Horas!
Dongan BK, masuknya orang Batak Toba ke wilayah Pematang Siantar, ternyata bermula dari kebijakan pemerintah kolonial Belanda pada awal abad ke-20 untuk membuka lahan pertanian baru di daerah itu. Catatan berharga mengenai hal ini datang dari Andreas Simangunsong, seorang tokoh yang menjabat sebagai Hoofd der Tobaneezen atau Raja Ihutan (pemimpin orang Toba) di Siantar sekitar tahun 1900-an.
Imbalan Tanah oleh Pemerintah Kolonial
Dalam suratnya yang berjudul “Dari Hal Orang Toba Mendapat Sawah di Siantar”, Andreas menjelaskan bagaimana orang-orang Toba mulai datang dan menggarap sawah di tanah Simalungun pada tahun 1907. Menurutnya, pada masa itu terbentang luas tanah kosong, hutan, dan alang-alang yang belum dikerjakan oleh penduduk setempat, padahal tanahnya sangat subur dan airnya melimpah. Pemerintah Hindia Belanda kemudian memberikan kesempatan kepada orang Toba untuk membuka sawah di lahan tersebut, dengan tujuan meningkatkan hasil padi dan kesejahteraan penduduk.
Andreas menulis bahwa siapa pun yang rajin bekerja akan memperoleh hasil yang melimpah. Dalam perhitungannya, satu hektare sawah dapat menghasilkan hingga 350 hingga 400 tin padi (sekitar 80 pikul gabah). Ia juga memuji kesuburan tanah di Siantar yang mampu menghasilkan panen bagus tanpa perlu pupuk, abu, atau kotoran hewan selama bertahun-tahun.
Penataan Sistem Irigasi Oleh Belanda
Pada tahun 1914, pemerintah Belanda mulai menata sistem irigasi besar di Simeloengoen dengan membangun solokan (saluran air) dari batu dan semen agar sawah tetap mendapat air sepanjang tahun. Pekerjaan ini menghabiskan dana sekitar 250.000 gulden, dan dikerjakan secara teratur oleh insinyur dan mandor pemerintah.
Andreas juga menjelaskan sistem insentif bagi pendatang baru dari Toba:
- Pada tahun pertama mereka bebas dari kerja rodi dan tidak dikenakan pajak hasil panen.
- Pada tahun kedua, mereka membayar setengah hasil panen, dan pada tahun ketiga baru membayar penuh sesuai ketentuan.
- Siapa pun yang mampu membawa 50 orang pekerja dari Toba akan diberi wewenang menjadi penghulu (kepala kampung), diberi lencana perak bertanda huruf W, dan satu anaknya dibebaskan dari kewajiban kerja paksa (kerahan).
Kebijakan ini mendorong gelombang besar migrasi orang Toba ke Siantar, Panei, dan Tanah Jawa.

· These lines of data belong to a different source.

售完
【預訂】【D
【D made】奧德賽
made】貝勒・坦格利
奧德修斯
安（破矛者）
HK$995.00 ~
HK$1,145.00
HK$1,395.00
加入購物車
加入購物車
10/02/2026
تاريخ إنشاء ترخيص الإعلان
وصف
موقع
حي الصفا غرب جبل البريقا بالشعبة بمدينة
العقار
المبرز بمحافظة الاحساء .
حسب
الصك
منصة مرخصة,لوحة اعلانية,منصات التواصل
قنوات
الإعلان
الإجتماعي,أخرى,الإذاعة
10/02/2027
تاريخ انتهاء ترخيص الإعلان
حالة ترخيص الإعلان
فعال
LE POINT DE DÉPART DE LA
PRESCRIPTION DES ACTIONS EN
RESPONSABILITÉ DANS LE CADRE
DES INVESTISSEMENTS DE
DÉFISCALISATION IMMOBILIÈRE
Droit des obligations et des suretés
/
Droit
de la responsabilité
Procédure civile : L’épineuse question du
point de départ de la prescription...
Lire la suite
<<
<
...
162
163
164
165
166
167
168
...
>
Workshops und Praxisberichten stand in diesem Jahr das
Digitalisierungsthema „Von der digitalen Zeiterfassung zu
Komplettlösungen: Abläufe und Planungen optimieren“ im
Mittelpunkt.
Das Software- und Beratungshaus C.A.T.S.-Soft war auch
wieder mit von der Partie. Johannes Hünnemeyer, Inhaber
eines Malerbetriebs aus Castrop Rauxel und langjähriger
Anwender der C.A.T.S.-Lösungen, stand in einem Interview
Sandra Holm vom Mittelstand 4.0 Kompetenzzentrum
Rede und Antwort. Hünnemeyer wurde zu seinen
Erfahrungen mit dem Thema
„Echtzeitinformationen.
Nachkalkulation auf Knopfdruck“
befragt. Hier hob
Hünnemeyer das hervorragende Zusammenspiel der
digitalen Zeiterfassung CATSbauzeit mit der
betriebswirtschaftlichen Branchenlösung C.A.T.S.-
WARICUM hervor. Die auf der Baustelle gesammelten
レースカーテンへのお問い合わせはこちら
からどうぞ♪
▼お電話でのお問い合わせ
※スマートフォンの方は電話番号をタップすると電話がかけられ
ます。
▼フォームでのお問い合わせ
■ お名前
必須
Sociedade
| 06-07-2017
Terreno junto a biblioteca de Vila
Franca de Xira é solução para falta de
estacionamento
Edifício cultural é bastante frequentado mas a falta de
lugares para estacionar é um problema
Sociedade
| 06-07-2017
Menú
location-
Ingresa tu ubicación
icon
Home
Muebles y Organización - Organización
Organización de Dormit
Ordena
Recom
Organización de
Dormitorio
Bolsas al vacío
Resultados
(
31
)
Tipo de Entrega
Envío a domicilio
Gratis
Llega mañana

Mereka datang untuk mencari kehidupan yang lebih baik, membuka sawah, dan menetap di wilayah baru. Lambat laun, jumlah orang Toba di Siantar semakin banyak sehingga bahasa dan budaya Toba menjadi dominan di kawasan tersebut hingga sekarang.
Andreas menutup suratnya dengan ajakan kepada seluruh “keturunan Ompu Raja Batak” agar datang ke Siantar. Ia menggambarkan Siantar sebagai tempat yang subur, aman dari penyakit, memiliki rumah sakit, sekolah, perkebunan teh, dan bahkan mulai tersambung jalur kereta api dari Medan ke Siantar.
Melalui surat itu, kita melihat bagaimana pembukaan sawah di Siantar tahun 1907 bukan hanya proyek ekonomi kolonial, tetapi juga awal dari transformasi sosial-budaya besar di wilayah Simalungun. Orang Toba menjadi bagian penting dalam sejarah pertanian, pemukiman, dan perkembangan kota Pematang Siantar.